• _TASK GOAL_
Which lines in the records below include the word "معلوم"? Report each of them in full.

• _SUPPLIED INFORMATION_
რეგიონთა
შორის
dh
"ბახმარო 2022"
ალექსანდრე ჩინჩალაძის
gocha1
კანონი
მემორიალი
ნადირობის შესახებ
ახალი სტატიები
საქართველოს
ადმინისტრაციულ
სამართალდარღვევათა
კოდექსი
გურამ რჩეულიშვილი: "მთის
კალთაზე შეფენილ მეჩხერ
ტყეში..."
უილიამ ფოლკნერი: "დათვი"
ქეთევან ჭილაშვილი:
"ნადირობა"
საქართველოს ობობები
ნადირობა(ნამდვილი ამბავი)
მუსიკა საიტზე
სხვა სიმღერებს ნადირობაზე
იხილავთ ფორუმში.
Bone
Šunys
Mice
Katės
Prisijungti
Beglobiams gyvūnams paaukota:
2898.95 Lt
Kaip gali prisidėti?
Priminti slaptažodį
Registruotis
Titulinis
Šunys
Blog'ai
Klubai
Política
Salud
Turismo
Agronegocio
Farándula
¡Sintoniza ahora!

...

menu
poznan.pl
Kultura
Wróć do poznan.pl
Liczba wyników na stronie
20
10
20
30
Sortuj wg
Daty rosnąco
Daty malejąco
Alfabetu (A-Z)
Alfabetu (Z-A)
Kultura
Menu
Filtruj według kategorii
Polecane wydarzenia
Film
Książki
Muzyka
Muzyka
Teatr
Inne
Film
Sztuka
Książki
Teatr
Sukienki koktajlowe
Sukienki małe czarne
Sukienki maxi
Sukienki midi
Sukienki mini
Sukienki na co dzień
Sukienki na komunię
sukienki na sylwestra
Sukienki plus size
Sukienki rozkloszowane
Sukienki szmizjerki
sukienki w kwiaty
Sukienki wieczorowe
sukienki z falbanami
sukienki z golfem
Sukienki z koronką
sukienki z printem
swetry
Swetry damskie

---

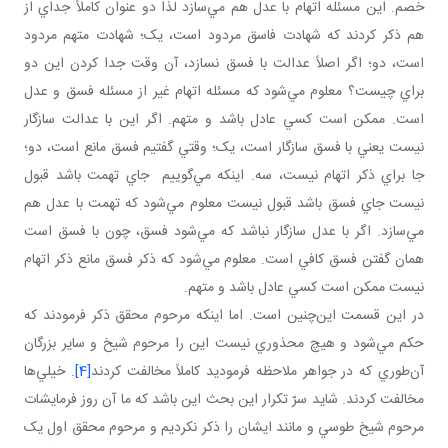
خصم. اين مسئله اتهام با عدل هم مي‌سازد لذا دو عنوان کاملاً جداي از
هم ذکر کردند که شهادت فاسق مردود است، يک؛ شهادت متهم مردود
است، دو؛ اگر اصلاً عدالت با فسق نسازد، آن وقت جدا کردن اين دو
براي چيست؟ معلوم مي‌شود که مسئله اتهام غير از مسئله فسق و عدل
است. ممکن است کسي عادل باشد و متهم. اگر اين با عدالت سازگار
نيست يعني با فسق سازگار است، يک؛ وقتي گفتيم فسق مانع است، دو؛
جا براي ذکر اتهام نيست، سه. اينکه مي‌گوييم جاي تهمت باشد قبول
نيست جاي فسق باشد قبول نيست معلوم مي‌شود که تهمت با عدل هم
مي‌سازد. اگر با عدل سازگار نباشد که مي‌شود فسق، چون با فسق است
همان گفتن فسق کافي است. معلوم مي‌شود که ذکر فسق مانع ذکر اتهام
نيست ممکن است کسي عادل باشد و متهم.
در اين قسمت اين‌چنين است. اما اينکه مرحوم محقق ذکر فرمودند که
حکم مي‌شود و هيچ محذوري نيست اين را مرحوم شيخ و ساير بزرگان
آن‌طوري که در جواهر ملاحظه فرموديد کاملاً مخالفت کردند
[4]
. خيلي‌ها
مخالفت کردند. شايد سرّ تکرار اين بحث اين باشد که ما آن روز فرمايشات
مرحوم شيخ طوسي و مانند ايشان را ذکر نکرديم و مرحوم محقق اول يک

• _PROBLEM SOLUTION_
براي چيست؟ معلوم مي‌شود که مسئله اتهام غير از مسئله فسق و عدل
نيست جاي فسق باشد قبول نيست معلوم مي‌شود که تهمت با عدل هم
همان گفتن فسق کافي است. معلوم مي‌شود که ذکر فسق مانع ذکر اتهام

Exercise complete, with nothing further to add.